**Extract to read**
######
Keywords

1 Introduction

In recent years, a common challenge in many information systems has been on how to create tools or techniques capable of providing platforms for event data exploration which derive understandable patterns as well as make the discovered patterns explicable [1]. Process mining [2] is one of the existing techniques used for pattern discovery and has been successfully applied for classical mining of processes where each process execution is recorded in terms of events log sequences. Through process mining, meaningful information about how activities depend on each other in a process domain has been made possible and has proven to be essential for extracting models capable of creating new knowledge. However, a shared challenge with most of the existing process mining techniques is that they depend on tags in event logs information about the process, and therefore to a certain extent are limited because they lack the abstraction level required from real world perspectives. Majority of the process mining techniques in literature are purely syntactic in nature, and to this effect are somewhat ambiguous when confronted with unstructured data. This means that these techniques do not technically gain from the real knowledge (semantics) that describe the tags in event log of the domain process.

In this paper, we show that analysis provided by current process mining techniques can be improved by adding semantic information to the event log or models for any given domain process. We ascertain how the result of process mining algorithms can be enriched through semantic representation of the deployed model, inference knowledge discovery and semantic reasoning. The semantic-based analysis takes advantage of the rich semantics described in event log of a learning process domain, and links them to concepts in an ontology in order to extract useful patterns by means of semantic reasoning. Such reasoning is supported due to the formal definition of ontological concepts and expression of relationships that exist between event logs of the learning process. Our method uses the semantics of the sets of activities within the learning process to generate rules and events relating to task, to automatically discover and enhance the process model ontology through semantic annotation of the elements within the developed learning knowledge base. The semantic viewpoint is captured by annotating the elements in the systems based on two types of analyses (i) how to make use of the semantics that describes the available data? and (ii) how to mine the semantic information? [3]. The main opportunity is that the mining and process analysis outcome is enhanced as a result of it being based on concepts rather than the event tags/labels.

The rest of the paper is structured as follows; Sect. 2, shows how we extract the input data necessary to be mapped into a semantic model for analysis, and also provide an example of a learning process execution data which we use to demonstrate our approach throughout this paper. In Sect. 3, we describe a learning problem use case scenario and implementation of the semantic-based approach to show the usefulness of using semantic-based approach to manage perspectives of process mining. Section 4 explains the semantic formalisation and mining algorithm. In Sect. 5, we discussed and analysed appropriate related works in this area of research, and finally conclude the paper and point out directions for future research in Sect. 6.
######
**Entries provided**
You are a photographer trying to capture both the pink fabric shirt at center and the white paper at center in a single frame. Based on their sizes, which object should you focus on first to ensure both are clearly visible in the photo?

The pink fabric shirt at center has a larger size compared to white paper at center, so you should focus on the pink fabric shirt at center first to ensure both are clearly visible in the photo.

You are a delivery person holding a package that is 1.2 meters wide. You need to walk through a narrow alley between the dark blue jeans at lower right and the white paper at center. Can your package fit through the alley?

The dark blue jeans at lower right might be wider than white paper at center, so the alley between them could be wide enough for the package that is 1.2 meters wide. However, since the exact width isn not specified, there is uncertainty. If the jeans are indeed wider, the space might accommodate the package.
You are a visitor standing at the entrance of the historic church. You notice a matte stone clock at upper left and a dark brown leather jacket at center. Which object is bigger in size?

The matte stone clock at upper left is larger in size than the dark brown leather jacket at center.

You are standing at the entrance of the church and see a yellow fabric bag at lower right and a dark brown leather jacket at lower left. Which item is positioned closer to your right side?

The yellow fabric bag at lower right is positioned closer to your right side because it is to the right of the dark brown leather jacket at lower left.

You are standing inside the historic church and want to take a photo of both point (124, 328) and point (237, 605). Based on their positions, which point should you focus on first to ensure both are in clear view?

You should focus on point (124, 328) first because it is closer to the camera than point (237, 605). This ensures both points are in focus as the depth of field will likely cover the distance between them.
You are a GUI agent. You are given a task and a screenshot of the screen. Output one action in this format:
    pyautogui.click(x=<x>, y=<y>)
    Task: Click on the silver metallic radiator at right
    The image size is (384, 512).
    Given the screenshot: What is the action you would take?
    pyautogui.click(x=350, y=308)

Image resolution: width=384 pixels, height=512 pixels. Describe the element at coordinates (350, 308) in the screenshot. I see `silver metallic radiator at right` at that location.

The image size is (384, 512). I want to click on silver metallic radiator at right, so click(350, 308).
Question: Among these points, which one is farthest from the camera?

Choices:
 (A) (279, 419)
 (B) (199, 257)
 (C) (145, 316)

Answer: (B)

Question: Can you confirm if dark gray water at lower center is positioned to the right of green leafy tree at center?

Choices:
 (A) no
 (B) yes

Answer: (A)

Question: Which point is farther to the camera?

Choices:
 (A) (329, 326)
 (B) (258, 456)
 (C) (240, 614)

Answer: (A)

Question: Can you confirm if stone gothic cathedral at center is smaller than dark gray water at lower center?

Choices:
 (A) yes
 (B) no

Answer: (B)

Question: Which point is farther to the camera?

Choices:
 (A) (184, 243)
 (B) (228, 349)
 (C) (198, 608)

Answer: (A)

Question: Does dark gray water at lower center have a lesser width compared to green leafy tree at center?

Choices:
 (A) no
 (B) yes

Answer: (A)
######
**Exercise**
Write out the passage of the process mining introduction from "The rest of" to "research in Sect. 6.".

**Solution**
The rest of the paper is structured as follows; Sect. 2, shows how we extract the input data necessary to be mapped into a semantic model for analysis, and also provide an example of a learning process execution data which we use to demonstrate our approach throughout this paper. In Sect. 3, we describe a learning problem use case scenario and implementation of the semantic-based approach to show the usefulness of using semantic-based approach to manage perspectives of process mining. Section 4 explains the semantic formalisation and mining algorithm. In Sect. 5, we discussed and analysed appropriate related works in this area of research, and finally conclude the paper and point out directions for future research in Sect. 6.